China’s economy returned to growth in the second quarter amid a deep slump at the start of the year, but domestic consumption and investment remained weak as the shock from the coronavirus crisis underscored the need for more policy support to bolster the recovery.
Asian share markets fell, partly reflecting the broad challenges facing the world’s second-largest economy as it tries to regain its footing and deal with heightened tensions with the United States on trade, technology and geopolitics.
Gross domestic product (GDP) rose 3.2% in the second quarter from a year earlier, the National Bureau of Statistics (NBS) said on Thursday, faster than the 2.5% forecast by analysts in a Reuters poll, as lockdown measures ended and policymakers ramped up stimulus to combat the pandemic-led downturn.
The bounce was still the weakest expansion on record, and followed a steep 6.8% slump in the first quarter, the first such contraction since at least 1992 when quarterly gross domestic product records began.
“While in general it’s fair to say that the numbers beat expectations, what the numbers also reveal is that we’re seeing that the China consumer remains behind in terms of the recovery story,” said Rodrigo Catril, a foreign exchange strategist at NAB in Sydney.
“It’s very much a story of government stimulus-led recovery, which is very much focused on the industrial side. The consumer remains very cautious. That cautiousness is something the market is looking at in terms of countries where the consumer plays a bigger role, so that’s obviously relevant for the US as well.”
Indeed, the consumption downturn has been telling and suggest a bumpy global outlook, especially as many countries continue to grapple with the COVID-19 pandemic even as China has largely managed to contain the outbreak and has begun to restart its economic engines.
Retail sales were down 1.8% on-year in June - the fifth straight month of decline and much worse than a predicted 0.3% growth, after a 2.8% drop in May.
Wanda Film, China’s largest cinema chain operator which has more than 600 cinemas, said on Tuesday it expects to report a first half net loss of 1.5-1.6 billion yuan ($214-228 million), from a net profit of 524 million yuan in the year-ago period, after the coronavirus kept its cinemas shut for almost the entire period.

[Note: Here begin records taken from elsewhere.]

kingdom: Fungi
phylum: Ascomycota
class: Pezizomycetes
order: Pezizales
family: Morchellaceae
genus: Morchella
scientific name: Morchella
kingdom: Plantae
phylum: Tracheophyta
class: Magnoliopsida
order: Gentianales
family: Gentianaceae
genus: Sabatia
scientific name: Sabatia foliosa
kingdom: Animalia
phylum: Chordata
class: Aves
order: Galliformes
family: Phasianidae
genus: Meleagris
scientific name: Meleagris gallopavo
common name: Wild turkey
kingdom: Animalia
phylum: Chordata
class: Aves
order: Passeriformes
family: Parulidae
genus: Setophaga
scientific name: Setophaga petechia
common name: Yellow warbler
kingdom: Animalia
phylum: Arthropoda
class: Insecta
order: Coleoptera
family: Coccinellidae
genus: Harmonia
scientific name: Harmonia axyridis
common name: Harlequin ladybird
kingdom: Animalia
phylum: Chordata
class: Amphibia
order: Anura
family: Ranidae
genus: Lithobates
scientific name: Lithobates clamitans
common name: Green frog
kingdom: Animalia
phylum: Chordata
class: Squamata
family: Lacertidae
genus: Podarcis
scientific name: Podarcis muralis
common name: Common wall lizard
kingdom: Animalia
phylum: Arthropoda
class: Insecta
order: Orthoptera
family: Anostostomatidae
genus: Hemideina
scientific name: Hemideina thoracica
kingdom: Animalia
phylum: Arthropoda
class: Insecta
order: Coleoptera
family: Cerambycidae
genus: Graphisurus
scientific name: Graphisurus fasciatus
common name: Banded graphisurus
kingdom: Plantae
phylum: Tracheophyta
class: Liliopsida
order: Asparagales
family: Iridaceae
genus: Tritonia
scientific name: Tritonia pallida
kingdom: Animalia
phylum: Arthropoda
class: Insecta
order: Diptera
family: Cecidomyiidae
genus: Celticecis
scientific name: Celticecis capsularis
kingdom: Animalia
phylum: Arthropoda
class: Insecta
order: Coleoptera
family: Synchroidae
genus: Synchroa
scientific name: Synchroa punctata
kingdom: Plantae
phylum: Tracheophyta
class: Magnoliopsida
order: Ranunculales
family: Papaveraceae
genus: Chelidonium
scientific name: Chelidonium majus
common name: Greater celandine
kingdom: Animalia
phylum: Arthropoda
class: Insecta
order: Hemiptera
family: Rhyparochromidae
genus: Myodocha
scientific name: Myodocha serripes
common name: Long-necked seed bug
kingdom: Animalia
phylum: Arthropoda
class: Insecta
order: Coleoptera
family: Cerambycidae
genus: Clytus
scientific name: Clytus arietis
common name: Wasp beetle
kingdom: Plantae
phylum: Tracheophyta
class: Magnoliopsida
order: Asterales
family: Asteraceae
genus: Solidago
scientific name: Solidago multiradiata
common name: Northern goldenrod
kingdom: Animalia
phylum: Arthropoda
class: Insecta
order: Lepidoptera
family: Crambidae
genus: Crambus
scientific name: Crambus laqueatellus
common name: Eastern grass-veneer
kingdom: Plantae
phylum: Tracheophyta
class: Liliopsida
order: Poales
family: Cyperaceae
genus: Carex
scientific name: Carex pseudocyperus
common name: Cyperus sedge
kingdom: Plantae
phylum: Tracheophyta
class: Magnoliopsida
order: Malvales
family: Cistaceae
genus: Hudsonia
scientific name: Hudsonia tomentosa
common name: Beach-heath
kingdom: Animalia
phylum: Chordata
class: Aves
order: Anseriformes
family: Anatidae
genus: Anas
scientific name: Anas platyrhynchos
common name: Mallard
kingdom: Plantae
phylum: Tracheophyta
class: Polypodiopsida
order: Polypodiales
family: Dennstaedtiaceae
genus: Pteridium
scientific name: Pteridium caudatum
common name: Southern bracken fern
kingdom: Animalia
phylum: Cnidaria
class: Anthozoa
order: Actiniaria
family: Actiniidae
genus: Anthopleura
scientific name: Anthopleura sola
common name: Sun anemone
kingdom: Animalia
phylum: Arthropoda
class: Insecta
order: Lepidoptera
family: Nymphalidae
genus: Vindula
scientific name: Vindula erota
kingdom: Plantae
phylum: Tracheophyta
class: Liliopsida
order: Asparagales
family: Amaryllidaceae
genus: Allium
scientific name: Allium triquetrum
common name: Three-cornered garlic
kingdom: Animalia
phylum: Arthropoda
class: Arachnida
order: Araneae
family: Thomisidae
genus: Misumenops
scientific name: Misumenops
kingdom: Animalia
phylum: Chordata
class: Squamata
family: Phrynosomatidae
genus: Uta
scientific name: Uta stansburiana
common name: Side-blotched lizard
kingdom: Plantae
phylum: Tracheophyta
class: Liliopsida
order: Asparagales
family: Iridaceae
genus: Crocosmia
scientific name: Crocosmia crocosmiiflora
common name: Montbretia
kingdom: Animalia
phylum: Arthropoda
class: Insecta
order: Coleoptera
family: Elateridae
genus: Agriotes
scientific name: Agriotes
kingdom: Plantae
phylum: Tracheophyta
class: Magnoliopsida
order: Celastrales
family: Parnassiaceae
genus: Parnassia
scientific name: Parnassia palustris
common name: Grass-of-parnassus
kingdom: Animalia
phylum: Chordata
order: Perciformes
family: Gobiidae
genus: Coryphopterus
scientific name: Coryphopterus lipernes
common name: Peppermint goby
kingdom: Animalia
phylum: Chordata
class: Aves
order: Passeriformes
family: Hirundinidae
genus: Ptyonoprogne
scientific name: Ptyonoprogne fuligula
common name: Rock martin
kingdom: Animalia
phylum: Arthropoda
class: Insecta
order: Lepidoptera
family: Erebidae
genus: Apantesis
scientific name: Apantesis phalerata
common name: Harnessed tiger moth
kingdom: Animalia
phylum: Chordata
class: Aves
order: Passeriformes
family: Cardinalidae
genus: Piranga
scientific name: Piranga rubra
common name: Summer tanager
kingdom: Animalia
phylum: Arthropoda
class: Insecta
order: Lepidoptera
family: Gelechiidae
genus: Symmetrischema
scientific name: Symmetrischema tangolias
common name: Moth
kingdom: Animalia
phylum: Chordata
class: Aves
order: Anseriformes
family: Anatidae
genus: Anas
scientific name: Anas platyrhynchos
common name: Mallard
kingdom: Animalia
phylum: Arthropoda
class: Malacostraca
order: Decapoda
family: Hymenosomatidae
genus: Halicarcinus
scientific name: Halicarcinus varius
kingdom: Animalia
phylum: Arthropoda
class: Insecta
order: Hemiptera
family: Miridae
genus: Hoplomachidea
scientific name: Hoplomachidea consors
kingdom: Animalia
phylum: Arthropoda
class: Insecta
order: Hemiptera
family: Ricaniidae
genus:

In the first half of the year, the economy contracted 1.6% from a year earlier, the data showed, underscoring the sweeping impact of the health crisis and highlighting the uneven nature the recovery in China where the virus first emerged late last year.
Rising coronavirus infections in some countries, including the United States, have overshadowed improved demand for Chinese exports while heavy domestic job losses and lingering health concerns have kept consumers cautious.
On a quarter-on-quarter basis, GDP jumped 11.5% in April-June, the NBS said, compared with expectations for a 9.6% rise and a 10% decline in the previous quarter.
“We have confidence that the economy will continue to recover in the second half,” statistics bureau spokeswoman Liu Aihua told reporters.
Authorities are widely expected to maintain policy support in the second half to bolster the revival.
The government has rolled out a raft of measures, including more fiscal spending, tax relief and cuts in lending rates and banks’ reserve requirements to revive the coronavirus-ravaged economy and support employment.
But debt worries have kept a leash on China’s stimulus tap. Net fiscal stimulus unveiled so this year amounted to just over 4 trillion yuan ($571.76 billion), much restrained compared the spending burst in other major economies including the United States and Japan.
The Institute of International Finance estimates China’s total debt rose to 317% of gross domestic product in the first quarter of 2020, up from 300% in late 2019 and the largest quarterly increase on record.
The industrial economy offered some hope for the nation as it tries to regain its footing, with output in the vast sector rising 4.8% in June from a year earlier, the third straight month of growth, the data showed, quickening from a 4.4% rise in May.
Fixed asset investment fell a less-than-expected 3.1% in the first half of the year from the same period in 2019, moderating from a 6.3% decline in the first five months of the year.
Real estate investment growth quickened to 8.5% in June from 8.1% in May, while the annual drop in infrastructure investment also eased in the first half due to fiscal stimulus.